- [WHAT THIS TASK INVOLVES]
Return the quotient-rule derivation below in full, reproducing every line and formula without any change.

- [SOURCE PASSAGE]
--------------------------------------------------

# How do you differentiate f(x) = (x)/(x^4-x^3+6) using the quotient rule?

Feb 7, 2016

$f ' \left(x\right) = \frac{- 3 {x}^{4} + 2 {x}^{3} + 6}{{x}^{4} - {x}^{3} + 6} ^ 2$

#### Explanation:

The quotient rule states that

$\frac{d}{\mathrm{dx}} \left[\frac{g \left(x\right)}{h \left(x\right)}\right] = \frac{g ' \left(x\right) h \left(x\right) - g \left(x\right) h ' \left(x\right)}{h \left(x\right)} ^ 2$

Applying this to the given function, we see that

$f ' \left(x\right) = \frac{\left({x}^{4} - {x}^{3} + 6\right) \frac{d}{\mathrm{dx}} \left[x\right] - x \frac{d}{\mathrm{dx}} \left[{x}^{4} - {x}^{3} + 6\right]}{{x}^{4} - {x}^{3} + 6} ^ 2$

Both of these derivatives can be found through the power rule:

$f ' \left(x\right) = \frac{\left({x}^{4} - {x}^{3} + 6\right) \left(1\right) - \left(x\right) \left(4 {x}^{3} - 3 {x}^{2}\right)}{{x}^{4} - {x}^{3} + 6} ^ 2$

Simplified, this gives

$f ' \left(x\right) = \frac{{x}^{4} - {x}^{3} + 6 - 4 {x}^{4} + 3 {x}^{3}}{{x}^{4} - {x}^{3} + 6} ^ 2$

$f ' \left(x\right) = \frac{- 3 {x}^{4} + 2 {x}^{3} + 6}{{x}^{4} - {x}^{3} + 6} ^ 2$

--------------------------------------------------

- [GIVEN DATA]

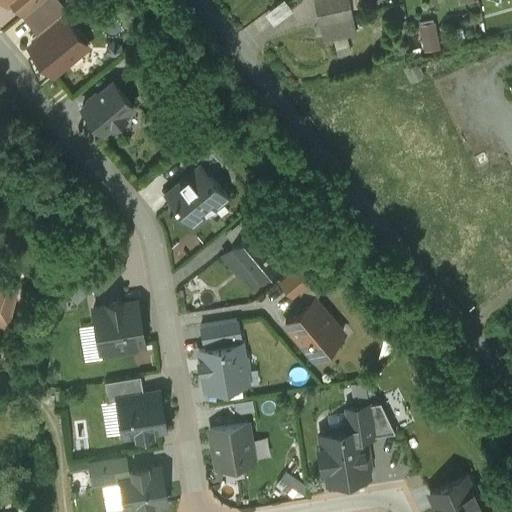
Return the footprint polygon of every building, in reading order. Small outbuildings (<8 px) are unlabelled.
[(40,0),(11,0),(23,14),(40,0)] [(58,0),(40,0),(23,14),(35,28),(29,34),(35,41),(64,18),(58,11),(64,7),(58,0)] [(315,0),(324,37),(355,31),(348,0),(315,0)] [(64,18),(35,41),(41,48),(36,52),(51,70),(62,61),(65,64),(87,45),(64,18)] [(422,48),(439,47),(438,20),(421,21),(422,48)] [(112,81),(82,107),(102,132),(112,124),(114,126),(125,117),(123,114),(133,106),(112,81)] [(222,162),(199,137),(181,153),(194,168),(201,162),(209,172),(222,162)] [(194,168),(187,173),(179,180),(164,192),(190,223),(203,214),(193,200),(202,193),(214,207),(229,196),(209,172),(201,162),(194,168)] [(258,204),(243,217),(253,228),(256,226),(268,216),(258,204)] [(268,216),(256,226),(265,237),(277,227),(268,216)] [(253,228),(231,246),(244,262),(239,266),(251,281),(281,256),(265,237),(256,226),(253,228)] [(112,253),(86,278),(99,291),(125,266),(112,253)] [(304,258),(280,278),(294,295),(298,292),(308,283),(318,275),(304,258)] [(19,279),(0,273),(0,329),(5,331),(19,279)] [(308,283),(298,292),(308,303),(313,299),(312,299),(314,298),(318,295),(308,283)] [(336,325),(315,299),(314,298),(312,299),(313,299),(308,303),(286,321),(285,322),(286,323),(312,355),(313,356),(333,339),(327,332),(336,325)] [(134,301),(121,303),(120,301),(108,303),(108,305),(95,307),(93,307),(93,309),(94,310),(100,347),(100,350),(102,349),(110,348),(111,353),(134,349),(133,344),(141,342),(141,343),(143,342),(143,340),(136,302),(136,300),(134,300),(134,301)] [(236,318),(201,324),(204,342),(239,336),(236,318)] [(239,336),(204,342),(205,348),(199,349),(200,359),(198,360),(200,370),(202,370),(205,388),(243,381),(241,368),(246,367),(244,355),(242,356),(239,336)] [(140,375),(104,381),(108,401),(117,399),(117,398),(143,394),(140,375)] [(143,394),(117,398),(117,399),(123,434),(137,432),(137,435),(151,433),(150,430),(164,428),(158,391),(143,394)] [(233,419),(255,417),(253,397),(232,399),(233,419)] [(380,402),(344,407),(344,409),(346,409),(350,429),(360,427),(362,437),(394,432),(394,431),(380,402)] [(246,421),(210,428),(217,466),(253,460),(246,421)] [(350,429),(321,433),(319,434),(320,435),(322,448),(321,448),(320,448),(319,448),(319,450),(322,466),(322,468),(324,468),(324,467),(325,467),(327,480),(327,481),(367,475),(369,475),(368,473),(362,437),(360,427),(350,429)] [(124,453),(89,459),(93,483),(120,478),(119,473),(127,472),(124,453)] [(119,473),(120,478),(125,509),(166,502),(160,466),(147,469),(147,466),(131,469),(132,471),(127,472),(119,473)] [(286,470),(277,484),(296,498),(306,484),(286,470)] [(481,511),(465,475),(429,491),(438,509),(440,508),(442,511),(481,511)] [(507,511),(502,502),(486,510),(487,511),(507,511)]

--------------------------------------------------

- [FULL RESPONSE]
# How do you differentiate f(x) = (x)/(x^4-x^3+6) using the quotient rule?

Feb 7, 2016

$f ' \left(x\right) = \frac{- 3 {x}^{4} + 2 {x}^{3} + 6}{{x}^{4} - {x}^{3} + 6} ^ 2$

#### Explanation:

The quotient rule states that

$\frac{d}{\mathrm{dx}} \left[\frac{g \left(x\right)}{h \left(x\right)}\right] = \frac{g ' \left(x\right) h \left(x\right) - g \left(x\right) h ' \left(x\right)}{h \left(x\right)} ^ 2$

Applying this to the given function, we see that

$f ' \left(x\right) = \frac{\left({x}^{4} - {x}^{3} + 6\right) \frac{d}{\mathrm{dx}} \left[x\right] - x \frac{d}{\mathrm{dx}} \left[{x}^{4} - {x}^{3} + 6\right]}{{x}^{4} - {x}^{3} + 6} ^ 2$

Both of these derivatives can be found through the power rule:

$f ' \left(x\right) = \frac{\left({x}^{4} - {x}^{3} + 6\right) \left(1\right) - \left(x\right) \left(4 {x}^{3} - 3 {x}^{2}\right)}{{x}^{4} - {x}^{3} + 6} ^ 2$

Simplified, this gives

$f ' \left(x\right) = \frac{{x}^{4} - {x}^{3} + 6 - 4 {x}^{4} + 3 {x}^{3}}{{x}^{4} - {x}^{3} + 6} ^ 2$

$f ' \left(x\right) = \frac{- 3 {x}^{4} + 2 {x}^{3} + 6}{{x}^{4} - {x}^{3} + 6} ^ 2$